Missionnaires et autochtones

Mais le succès du film ne repose pas sur ces éléments ni sur l’excellente reconstitution des fêtes et coutumes de la société métisse de la capitale coloniale. L'intrigue progresse avec des personnages efficacement construits et fonctionnant parfaitement comme des archétypes des hommes de leur temps. . En même temps, ils incarnent des qualités et des émotions intemporelles qui se connectent facilement au spectateur.

Parmi tous les personnages, il faut en souligner deux : le Père Gabriel (joué par Jeremy Irons) et Rodrigo Mendoza (Robert de Niro) qui donnent forme au contraste recherché par le réalisateur. L’approche du passé historique peut générer problèmes de compréhension envers ses protagonistes. Le risque est de tomber dans l’erreur d’analyser leurs comportements et leurs motivations à partir de notre vision moderne actuelle, en oubliant cette barrière temporelle qui les sépare inévitablement de nous.

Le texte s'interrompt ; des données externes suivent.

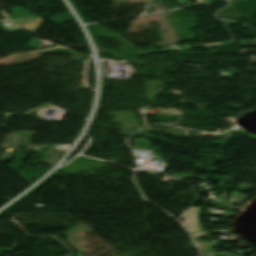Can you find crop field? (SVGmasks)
<instances>
[{
    "instance_id": "obj_1",
    "label": "crop field",
    "mask_w": 256,
    "mask_h": 256,
    "mask_svg": "<svg viewBox=\"0 0 256 256\" xmlns=\"http://www.w3.org/2000/svg\"><path fill=\"white\" fill-rule=\"evenodd\" d=\"M200 208H192L182 215L184 220L183 224L186 229L193 235L196 242L199 237L206 236L207 234L201 229L198 221V212ZM200 240V239H199ZM202 241V240H201ZM203 242V241H202Z\"/></svg>"
},
{
    "instance_id": "obj_2",
    "label": "crop field",
    "mask_w": 256,
    "mask_h": 256,
    "mask_svg": "<svg viewBox=\"0 0 256 256\" xmlns=\"http://www.w3.org/2000/svg\"><path fill=\"white\" fill-rule=\"evenodd\" d=\"M197 246L199 247V249L201 250L202 253L206 254V256H237V255H235L233 253H229L227 251L212 254L211 253L212 248L217 247L218 243L201 244V245H197Z\"/></svg>"
},
{
    "instance_id": "obj_3",
    "label": "crop field",
    "mask_w": 256,
    "mask_h": 256,
    "mask_svg": "<svg viewBox=\"0 0 256 256\" xmlns=\"http://www.w3.org/2000/svg\"><path fill=\"white\" fill-rule=\"evenodd\" d=\"M187 244H188V246L190 247V249L196 250L192 242H189V243H187Z\"/></svg>"
}]
</instances>
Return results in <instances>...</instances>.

La beauté de Mission réside dans le fait que, dans le cadre d'une reconstruction historique précise et soignée, elle met à nu les contrastes de l'homme, les contrastes ancestraux habituels du bien et du mal. Et cela à travers les visages de deux des plus grands acteurs du cinéma hollywoodien.

Gabriel et Rodrigo sont les deux faces d’une même médaille

C'est peut-être encore plus difficile à comprendre aujourd'hui la réaction des protagonistes à un premier contact avec les cultures et les populations de l'autre côté de l'océan si différent de tout ce que l'on connaît. Malgré tous les changements sociaux, la matière première reste constante : et nous parlons de l’esprit humain.

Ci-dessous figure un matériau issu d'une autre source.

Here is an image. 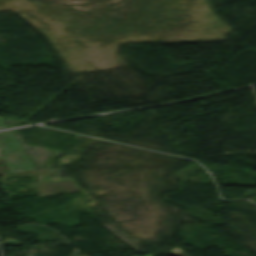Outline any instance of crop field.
<instances>
[{"label": "crop field", "instance_id": "crop-field-1", "mask_svg": "<svg viewBox=\"0 0 256 256\" xmlns=\"http://www.w3.org/2000/svg\"><path fill=\"white\" fill-rule=\"evenodd\" d=\"M0 150L6 154L5 159L12 173L34 168L10 131L0 132ZM0 156H2L1 152Z\"/></svg>", "mask_w": 256, "mask_h": 256}, {"label": "crop field", "instance_id": "crop-field-2", "mask_svg": "<svg viewBox=\"0 0 256 256\" xmlns=\"http://www.w3.org/2000/svg\"><path fill=\"white\" fill-rule=\"evenodd\" d=\"M4 128H6V126H5L2 118L0 117V129H4Z\"/></svg>", "mask_w": 256, "mask_h": 256}]
</instances>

L'approche de Joffé envers les deux personnages archétypaux Mission c'est magistral, les deux trouvent leur pleine définition dès le premier contact avec les Guaranì. C'est précisément cet élément de l'intrigue qui est fondamental pour construire toutes les personnalités du film.

L'homme de Dieu

La façon dont le Père Gabriel attire l'attention des indigènes est étonnante. Le moine tente de les convaincre en utilisant un langage universel, celui de la musique, en jouant d'un simple instrument à vent. .

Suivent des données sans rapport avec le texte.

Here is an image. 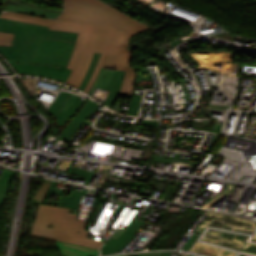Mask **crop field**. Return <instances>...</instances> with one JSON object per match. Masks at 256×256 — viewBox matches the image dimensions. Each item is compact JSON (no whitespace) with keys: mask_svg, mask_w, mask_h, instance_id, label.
Here are the masks:
<instances>
[{"mask_svg":"<svg viewBox=\"0 0 256 256\" xmlns=\"http://www.w3.org/2000/svg\"><path fill=\"white\" fill-rule=\"evenodd\" d=\"M64 4V12L54 20L12 12H5L0 17L79 33L67 67L73 71L66 84L78 88L92 61L93 52H98L102 55L84 92L88 94L99 68L104 67L126 71L119 93L132 95L136 70L129 67L132 45L126 43L130 36L150 28L101 0H64Z\"/></svg>","mask_w":256,"mask_h":256,"instance_id":"1","label":"crop field"},{"mask_svg":"<svg viewBox=\"0 0 256 256\" xmlns=\"http://www.w3.org/2000/svg\"><path fill=\"white\" fill-rule=\"evenodd\" d=\"M78 210L40 205L30 235L67 241L99 250L103 241L86 238L87 223L75 221Z\"/></svg>","mask_w":256,"mask_h":256,"instance_id":"2","label":"crop field"},{"mask_svg":"<svg viewBox=\"0 0 256 256\" xmlns=\"http://www.w3.org/2000/svg\"><path fill=\"white\" fill-rule=\"evenodd\" d=\"M76 41L42 37L32 61L6 59L17 74H31L66 82V69Z\"/></svg>","mask_w":256,"mask_h":256,"instance_id":"3","label":"crop field"},{"mask_svg":"<svg viewBox=\"0 0 256 256\" xmlns=\"http://www.w3.org/2000/svg\"><path fill=\"white\" fill-rule=\"evenodd\" d=\"M0 31L15 33L12 47L0 46L4 58L31 60L41 36L76 40V33L54 31L46 26L0 18Z\"/></svg>","mask_w":256,"mask_h":256,"instance_id":"4","label":"crop field"},{"mask_svg":"<svg viewBox=\"0 0 256 256\" xmlns=\"http://www.w3.org/2000/svg\"><path fill=\"white\" fill-rule=\"evenodd\" d=\"M124 75L125 72L123 71L101 68L88 95L91 96L96 87L110 91L104 104L112 108L123 82Z\"/></svg>","mask_w":256,"mask_h":256,"instance_id":"5","label":"crop field"},{"mask_svg":"<svg viewBox=\"0 0 256 256\" xmlns=\"http://www.w3.org/2000/svg\"><path fill=\"white\" fill-rule=\"evenodd\" d=\"M80 96L70 93L60 92L55 99L54 103L48 110L54 116L57 117L58 124L55 126H63L66 121L72 116V114L82 104V100H79ZM84 103V102H83Z\"/></svg>","mask_w":256,"mask_h":256,"instance_id":"6","label":"crop field"},{"mask_svg":"<svg viewBox=\"0 0 256 256\" xmlns=\"http://www.w3.org/2000/svg\"><path fill=\"white\" fill-rule=\"evenodd\" d=\"M145 223L137 218L121 233L117 239L111 238L108 243L102 249V255L114 253L117 250L123 249L128 243H130L135 236H133L139 228Z\"/></svg>","mask_w":256,"mask_h":256,"instance_id":"7","label":"crop field"},{"mask_svg":"<svg viewBox=\"0 0 256 256\" xmlns=\"http://www.w3.org/2000/svg\"><path fill=\"white\" fill-rule=\"evenodd\" d=\"M97 104L93 101H88L84 107L75 115V117L67 124V126L60 133L58 139L68 141L76 130L83 124L85 119L92 113L96 108Z\"/></svg>","mask_w":256,"mask_h":256,"instance_id":"8","label":"crop field"},{"mask_svg":"<svg viewBox=\"0 0 256 256\" xmlns=\"http://www.w3.org/2000/svg\"><path fill=\"white\" fill-rule=\"evenodd\" d=\"M61 256H97L98 250L67 243L61 241H55Z\"/></svg>","mask_w":256,"mask_h":256,"instance_id":"9","label":"crop field"},{"mask_svg":"<svg viewBox=\"0 0 256 256\" xmlns=\"http://www.w3.org/2000/svg\"><path fill=\"white\" fill-rule=\"evenodd\" d=\"M3 2H4V10L6 9L10 11L33 13V14L47 16L50 18H55L60 14L58 12L45 11V10H41L26 4H22L19 0H3Z\"/></svg>","mask_w":256,"mask_h":256,"instance_id":"10","label":"crop field"},{"mask_svg":"<svg viewBox=\"0 0 256 256\" xmlns=\"http://www.w3.org/2000/svg\"><path fill=\"white\" fill-rule=\"evenodd\" d=\"M14 174L15 172L13 171L3 169L0 175V205L9 191L10 181Z\"/></svg>","mask_w":256,"mask_h":256,"instance_id":"11","label":"crop field"},{"mask_svg":"<svg viewBox=\"0 0 256 256\" xmlns=\"http://www.w3.org/2000/svg\"><path fill=\"white\" fill-rule=\"evenodd\" d=\"M82 194L72 190L69 197L62 196L58 206L78 209Z\"/></svg>","mask_w":256,"mask_h":256,"instance_id":"12","label":"crop field"},{"mask_svg":"<svg viewBox=\"0 0 256 256\" xmlns=\"http://www.w3.org/2000/svg\"><path fill=\"white\" fill-rule=\"evenodd\" d=\"M100 55L101 54L94 53L93 61H92L91 65H90V67H89V69H88V71H87V73H86L82 83L80 84L79 89L84 90V88L86 87L89 79L91 78V76H92V74L94 72L95 66H96V64L98 62V59H99Z\"/></svg>","mask_w":256,"mask_h":256,"instance_id":"13","label":"crop field"},{"mask_svg":"<svg viewBox=\"0 0 256 256\" xmlns=\"http://www.w3.org/2000/svg\"><path fill=\"white\" fill-rule=\"evenodd\" d=\"M69 173L71 174H77V175H82L81 178L86 179L85 183L86 185H88V183L91 181V179L93 178L94 174L93 172H90L88 170H84L81 168H77V167H73L71 166Z\"/></svg>","mask_w":256,"mask_h":256,"instance_id":"14","label":"crop field"},{"mask_svg":"<svg viewBox=\"0 0 256 256\" xmlns=\"http://www.w3.org/2000/svg\"><path fill=\"white\" fill-rule=\"evenodd\" d=\"M50 183L51 180H45L43 187L37 191L32 203H41Z\"/></svg>","mask_w":256,"mask_h":256,"instance_id":"15","label":"crop field"},{"mask_svg":"<svg viewBox=\"0 0 256 256\" xmlns=\"http://www.w3.org/2000/svg\"><path fill=\"white\" fill-rule=\"evenodd\" d=\"M142 96H133L130 104L129 112L130 115H138V110Z\"/></svg>","mask_w":256,"mask_h":256,"instance_id":"16","label":"crop field"},{"mask_svg":"<svg viewBox=\"0 0 256 256\" xmlns=\"http://www.w3.org/2000/svg\"><path fill=\"white\" fill-rule=\"evenodd\" d=\"M179 155L178 153H176L174 159H171V158H167V157H156L155 160H152L150 162H155V163H161V164H164L165 162L167 163H172L173 161H183V160H178L179 158ZM183 162H187V163H190V166L194 167L196 163H193V162H190V161H183Z\"/></svg>","mask_w":256,"mask_h":256,"instance_id":"17","label":"crop field"},{"mask_svg":"<svg viewBox=\"0 0 256 256\" xmlns=\"http://www.w3.org/2000/svg\"><path fill=\"white\" fill-rule=\"evenodd\" d=\"M177 189L178 187L168 185V187L166 188V190L164 191L160 199L171 201Z\"/></svg>","mask_w":256,"mask_h":256,"instance_id":"18","label":"crop field"},{"mask_svg":"<svg viewBox=\"0 0 256 256\" xmlns=\"http://www.w3.org/2000/svg\"><path fill=\"white\" fill-rule=\"evenodd\" d=\"M13 36H14V34H12V33L0 32V45L11 46Z\"/></svg>","mask_w":256,"mask_h":256,"instance_id":"19","label":"crop field"},{"mask_svg":"<svg viewBox=\"0 0 256 256\" xmlns=\"http://www.w3.org/2000/svg\"><path fill=\"white\" fill-rule=\"evenodd\" d=\"M171 252H155V253H138L129 256H169Z\"/></svg>","mask_w":256,"mask_h":256,"instance_id":"20","label":"crop field"},{"mask_svg":"<svg viewBox=\"0 0 256 256\" xmlns=\"http://www.w3.org/2000/svg\"><path fill=\"white\" fill-rule=\"evenodd\" d=\"M143 126H149V127H155L158 128V121H149V120H144L142 123Z\"/></svg>","mask_w":256,"mask_h":256,"instance_id":"21","label":"crop field"},{"mask_svg":"<svg viewBox=\"0 0 256 256\" xmlns=\"http://www.w3.org/2000/svg\"><path fill=\"white\" fill-rule=\"evenodd\" d=\"M200 212V211H199ZM203 212V210H201V212L197 215V217L193 220V222L200 216V214ZM193 222L188 226V228L186 230L183 231L182 236L179 238V240L174 244V246L171 249H174V247L180 242L181 238L185 235L186 231L189 229V227L193 224ZM191 228V227H190Z\"/></svg>","mask_w":256,"mask_h":256,"instance_id":"22","label":"crop field"},{"mask_svg":"<svg viewBox=\"0 0 256 256\" xmlns=\"http://www.w3.org/2000/svg\"><path fill=\"white\" fill-rule=\"evenodd\" d=\"M118 256H124V255H118Z\"/></svg>","mask_w":256,"mask_h":256,"instance_id":"23","label":"crop field"},{"mask_svg":"<svg viewBox=\"0 0 256 256\" xmlns=\"http://www.w3.org/2000/svg\"><path fill=\"white\" fill-rule=\"evenodd\" d=\"M129 255V254H128ZM128 255H125V256H128Z\"/></svg>","mask_w":256,"mask_h":256,"instance_id":"24","label":"crop field"}]
</instances>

La beauté et les mélodies émises par son hautbois établissent une communication entre ceux qui ne peuvent utiliser le même langage ni les mêmes gestes. Même la réponse instinctivement violente des guerriers Guarani inconnus s'arrête et est annulée par cette astuce qui nous présente Gabriel dans toute sa compassion.

Toute l'intrigue sera marquée par cet amour et désir de connexion avec ce qui est différent qui génère un sentiment mutuel positif. C’était en effet l’un des visages que de nombreux Européens montraient aux populations amérindiennes.

Comme le Père Gabriel, de nombreux religieux sont arrivés en Amérique avec l'intention d'enseigner à leurs habitants ce qui leur était le plus précieux. . Les éléments aventureux et potentiellement mortels de ces missions peuvent nous choquer aujourd’hui, mais ils prennent tout leur sens quand on pense à l’importance pour ces hommes de Dieu de pouvoir transmettre son message, sa parole.

Le guerrier dans Mission

Le premier contact de Rodrigo avec les Guarani n'a rien à voir avec celui que nous venons d'évoquer. Le guerrier fait appel à un autre langage universel et utilise un outil différent dans cette occasion pleine de tension.

La violence de son arquebuse effraie les indigènes qui comprennent que c'est une arme invincible bien plus puissant que leurs arcs. Cette même violence marquera la perdition du personnage et la réponse compatissante de Gabriel et la rédemption des Guarani.

À long terme, la cupidité sera remplacée par désespoir comme moteur d’une nouvelle confrontation militaire. Les conflits armés étaient monnaie courante à l’époque, et même les Jésuites se livraient parfois à des guerres défensives. Profitant d'un délicieux clin d'oeil musical en fin de Mission Joffé montre (et célèbre) la victoire immortelle d'hommes comme le Père Gabriel.